The Innocence Project, which represented Wright, has disputed Vega’s framing of his involvement, and the transcript backs that up. In a 2017 deposition as part of Wright’s lawsuit against the City, Vega explained that he “got involved in the case about a month or six weeks before the trial.” Still, he seems to have been heavily involved in the case, even going so far as to offer Wright a plea deal of “40 to 80 years’ incarceration.” Vega also cross-examined a number of witnesses during the 2016 retrial, in which he served as second chair of the prosecution.

In addition, Vega stated in the deposition that he believed Wright was guilty based on eyewitness testimony, and that even if he knew detectives had planted evidence or fabricated testimony, he would still have recommended the DA’s office proceed to trial.

Krasner also noted that, “the city ended up paying $10 million dollars after that man was acquitted.” That figure checks out: In June 2018, The Inquirer reported that Wright received a $9.85 million payment from the City.

Vega’s prosecutorial record came up again in the context of the wrongful conviction of George Cortez. For his part, Vega said that he “exonerated George Cortez … and [he] found the true killer” in 2016, four years after Cortez was falsely convicted of homicide and sentenced to life in prison.

Krasner disputed this, saying that, “What actually happened there is with no involvement of Mr. Vega, a conviction was reversed by a higher court. His office, when he was there, fought that reversal. After it’s reversed, and they’re going back for a second trial, it is discovered that one brother rather than the other committed the crime.”

A 2016 report for the Inquirer indicates that Krasner’s correct on the first point: George Cortez “was granted a new trial in April 2015 after a judge ruled that there were issues with the use of a cell phone video the first time around.”
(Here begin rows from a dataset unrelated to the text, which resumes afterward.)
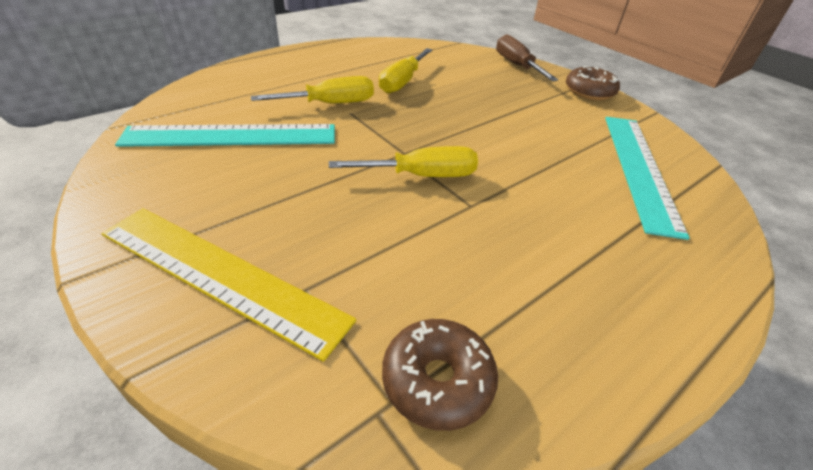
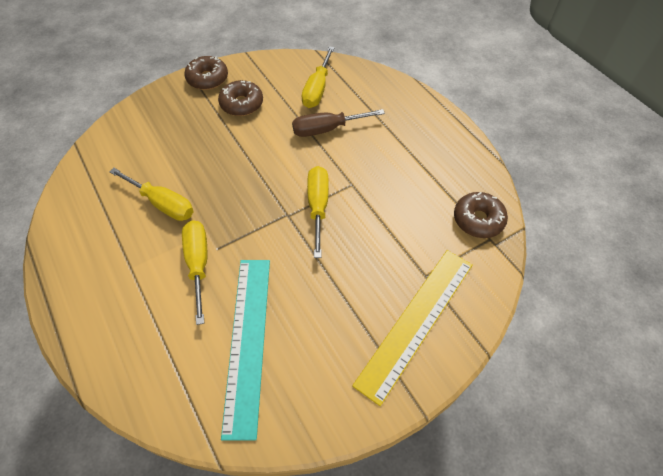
camera: 80 degrees left, 15 degrees up
brown screwdriver [496,34,558,81] -> brown screwdriver moved to [292,109,385,137]
turquoise ruler [605,117,690,240] -> yellow screwdriver [301,46,335,108]
none -> brown donut [218,80,263,116]

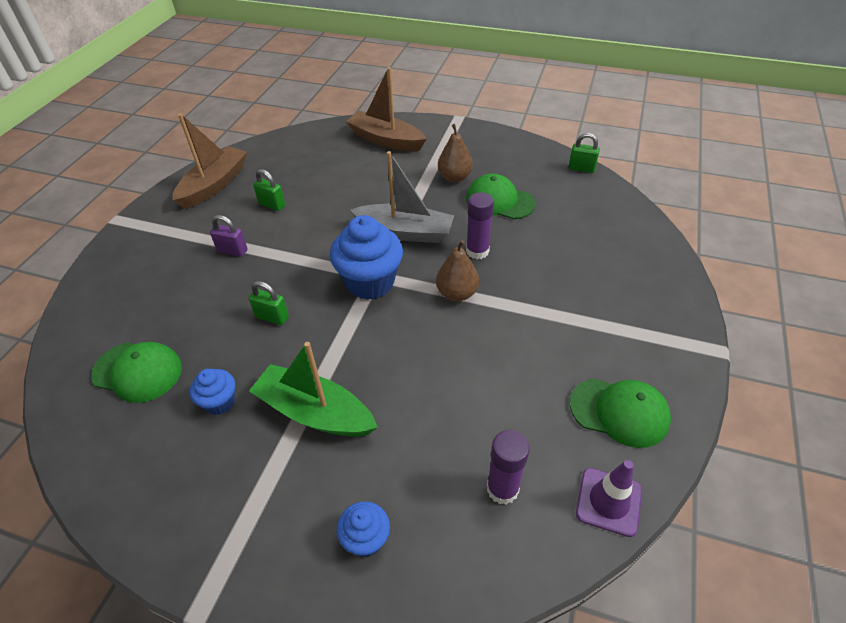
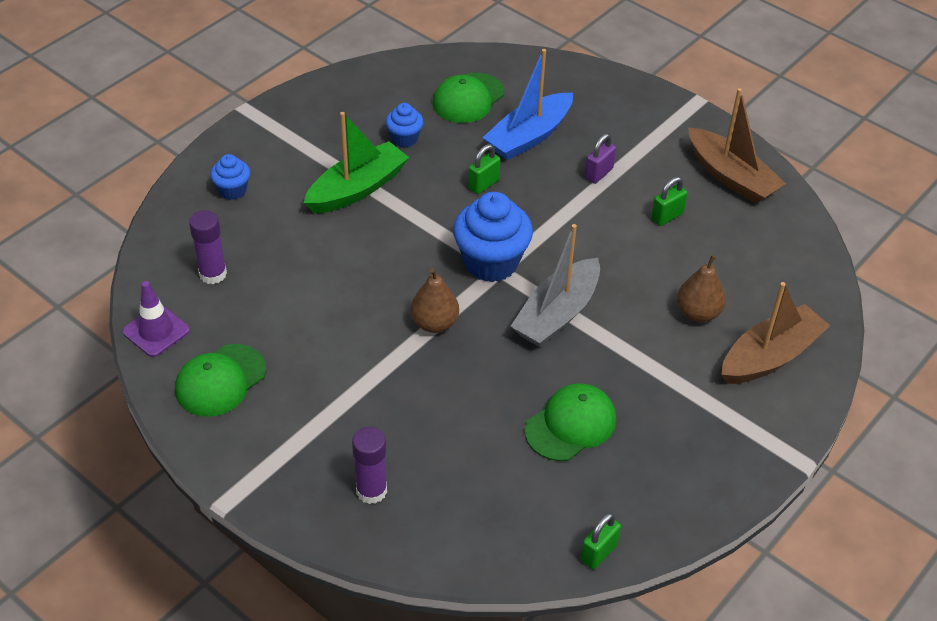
camera: 110 degrees right, 0 degrees up
brown pear [438,124,473,182] -> brown pear moved to [677,255,726,322]
purple glue stick [466,192,494,259] -> purple glue stick moved to [352,427,387,504]
none -> blue boat [482,49,573,160]

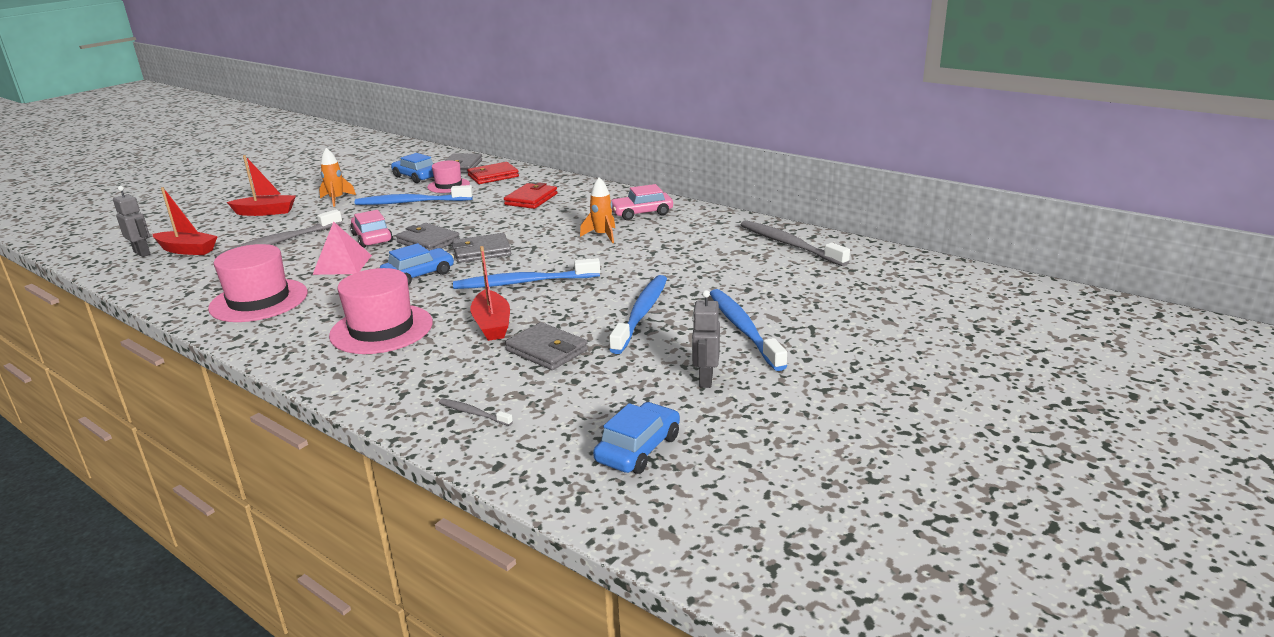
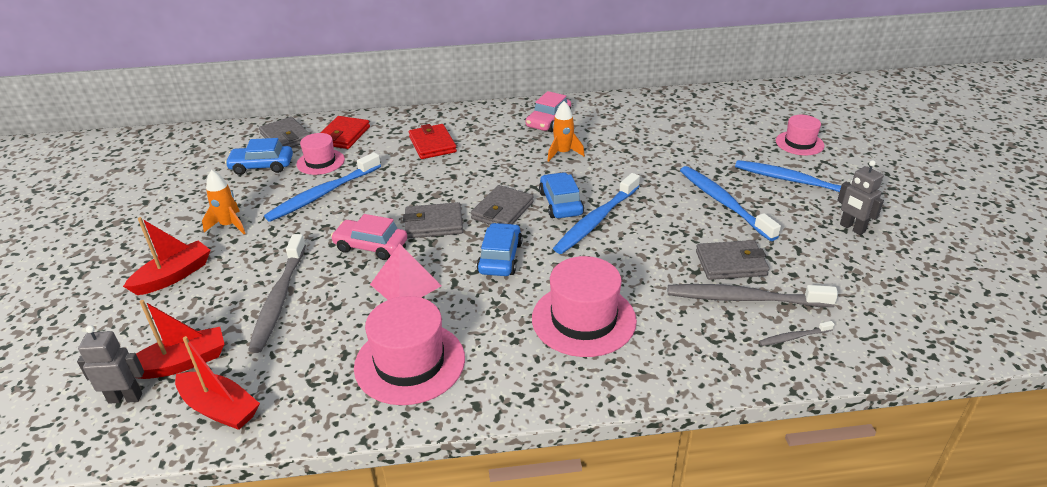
camera: 45 degrees left, 10 degrees up
red boat [470,246,510,341] -> red boat moved to [175,336,260,430]
blue car [593,402,680,474] -> blue car moved to [539,172,584,218]
grey toothbrush [740,220,850,266] -> grey toothbrush moved to [668,284,838,307]
none -> pink hat [776,115,824,155]

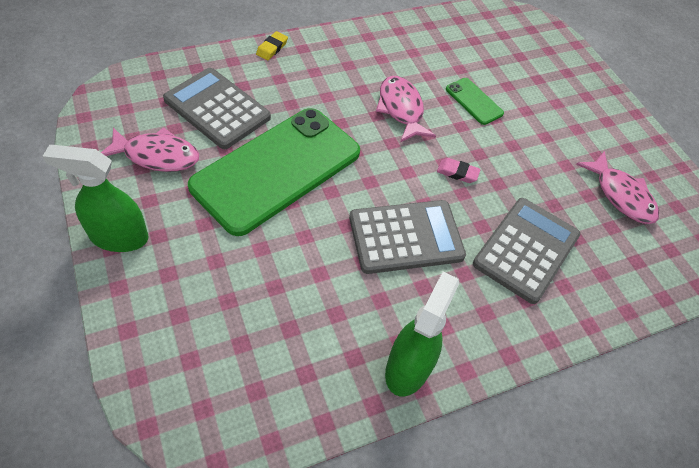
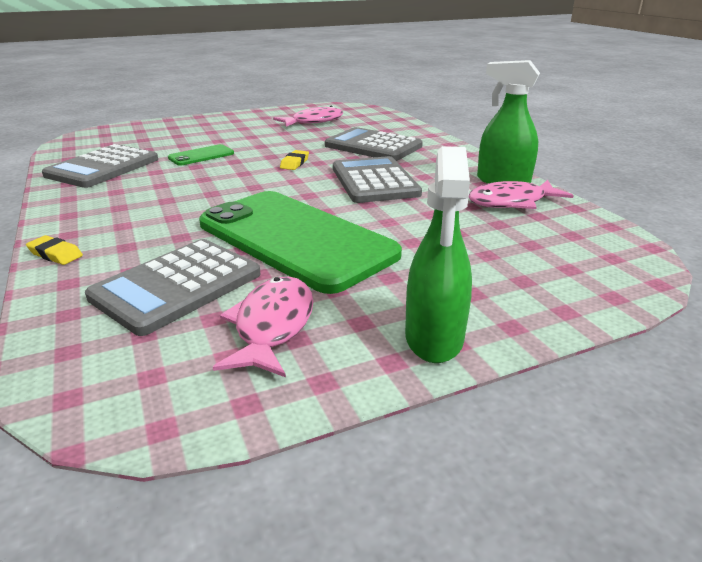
camera: 85 degrees left, 25 degrees down
pink fish [376,76,436,143] -> pink fish moved to [469,180,574,209]
pink eraser [437,158,481,183] -> yellow eraser [280,150,309,170]
none -> grey calculator [42,144,158,188]

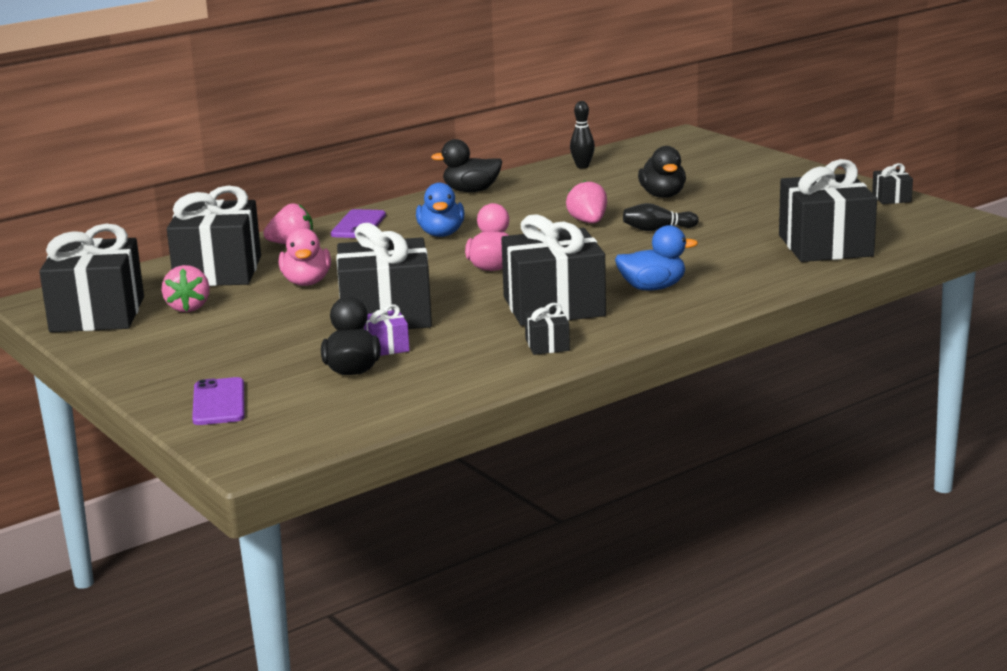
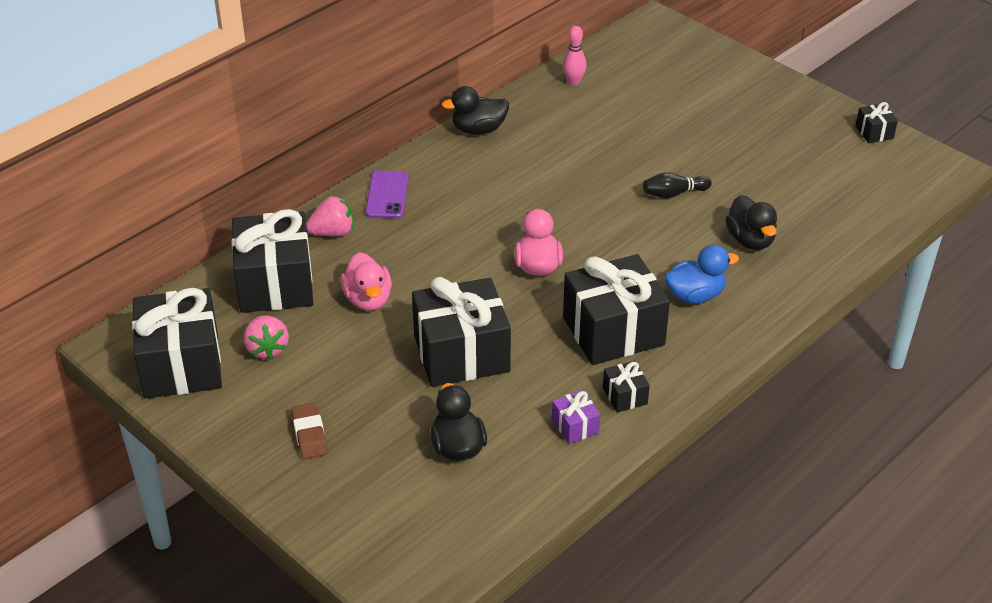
camera: 10 degrees left, 20 degrees up
purple phone [192,377,245,425] -> none
purple gift [364,304,410,356] -> purple gift moved to [552,390,600,444]
blue duck [416,183,465,237] -> none
pink strawberry [566,180,607,223] -> none
black bowling pin [570,101,595,168] -> pink bowling pin [563,26,587,86]
black duck [638,146,686,198] -> black duck moved to [725,195,777,250]
black gift [779,159,877,262] -> none
none -> brown eraser [291,403,328,459]

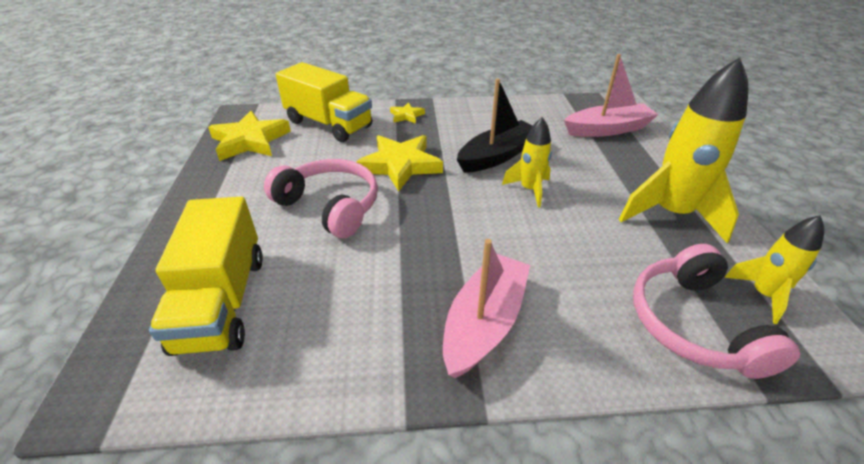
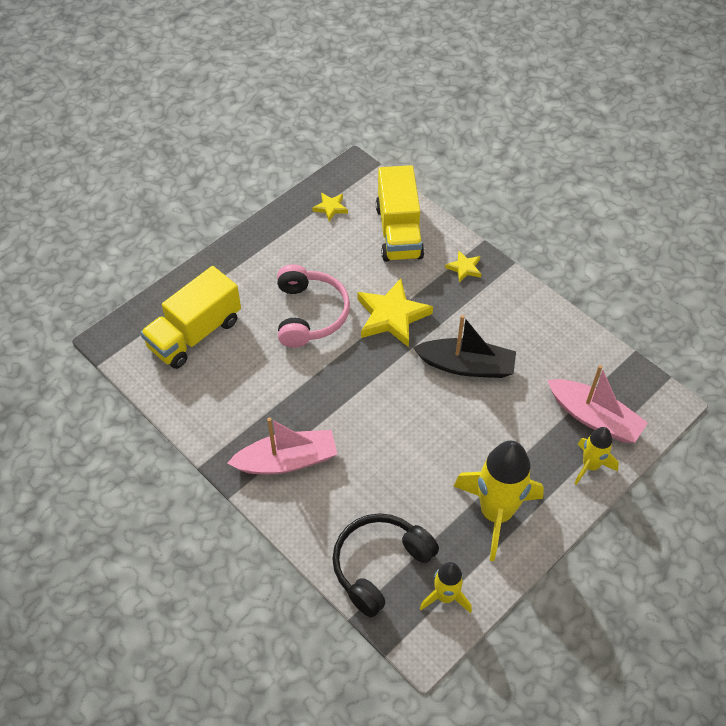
camera: 50 degrees right, 15 degrees up
yellow star [208,111,291,161] -> yellow star [313,193,348,222], size x0.49
yellow rocket [502,117,552,208] -> yellow rocket moved to [574,427,619,485]
pink headphones [633,244,800,379] -> black headphones [333,513,439,617]

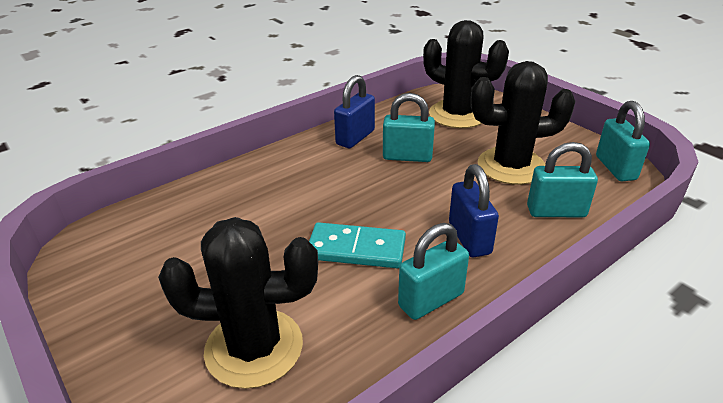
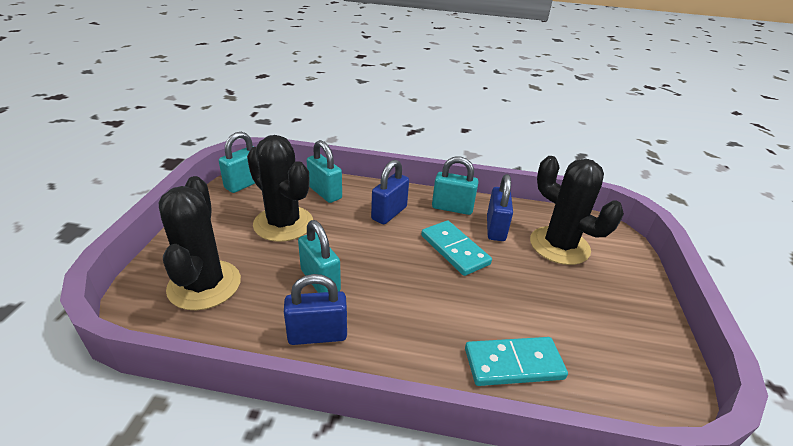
camera: 135 degrees left, 0 degrees up
none -> turquoise domino [465,337,568,386]
none -> blue padlock [487,174,513,241]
So, a higher court was in fact behind the push to exonerate Cortez. But Vega was involved in identifying and prosecuting the true killer. According to the Inquirer, Assistant District Attorney Kirk Handrich, who was the primary DA on the case, “dug into the evidence anew and found signs that Cortez could have been incorrectly identified.” Handrich worked with Vega, a veteran prosecutor, to instead bring charges against the true killer, George Cortez’s brother, Owen.

Facts vs. fiction

As Philadelphia Democrats head to the polls next Tuesday, May 18, to vote in the DA’s race, they’ll have a hard time separating out campaign trail facts from fictions. The closing days of the race promise to grow more personal and hyperbolic still, as Mr. Vega has recently filed a notice of his intent to sue the Krasner-aligned Real Justice PAC and the Krasner campaign for “maliciously false and misleading rhetoric.”

No matter how they vote, hopefully citizens can wade past the two candidates’ animus for one another and cast their ballots with all the facts at top of mind.